Demikian salah satu rekomendasi yang disampaikan Koaksi Indonesia, organisasi nirlaba yang mendorong penggunaan energi terbarukan, dalam pemaparan studi mengenai penggunaan biodiesel, di Jakarta, Rabu (5/12/2018).
Program Manager Koaksi Indonesia, Azis Kurniawan menjelaskan, Koaksi Indonesia telah melakukan studi dan menyimpulkan ada beberapa langkah strategis yang harus dilakukan pemerintah. Langkah strategis yang direkomendasikan oleh Koaksi Indonesia berdasarkan studi ini yaitu, pengembangan biodiesel harus dilakukan secara lebih terarah, terukur, serta mendorong integrasi yang lebih baik di antara sektor terkait.
Selain itu pemanfaat biodiesel ini tidak memerlukan penambahan lahan, karena lahan perkebunan sawit yang sudah ada, sudah sangat mencukupi. Peningkatan produktivitas sebesar 1,4 ton per hektar dari rata-rata produksi sekarang yang hanya 2,7 ton per hektar dapat memenuhi permintaan biodiesel hingga tahun 2025 sebesar 11,75 jt KL.

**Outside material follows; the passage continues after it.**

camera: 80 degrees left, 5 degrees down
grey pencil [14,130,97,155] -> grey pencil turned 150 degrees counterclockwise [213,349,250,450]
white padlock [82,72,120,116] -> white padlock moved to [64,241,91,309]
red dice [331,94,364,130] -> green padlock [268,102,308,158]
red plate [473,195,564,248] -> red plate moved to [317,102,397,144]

“Penguatan standar keberlanjutan yang sudah ada merupakan langkah safeguarding yang paling tepat saat ini terhadap isu keberlanjutan lingkungan. Penunjukan dedicated area (arahan blueprint tim nasional pengembangan BBN 2006 – 2025) menjadikan perhitungan strategi peningkatan produktifitas serta emisi life cycle dapat dilakukan berdasarkan kalkulasi yang jelas,” kata Azis.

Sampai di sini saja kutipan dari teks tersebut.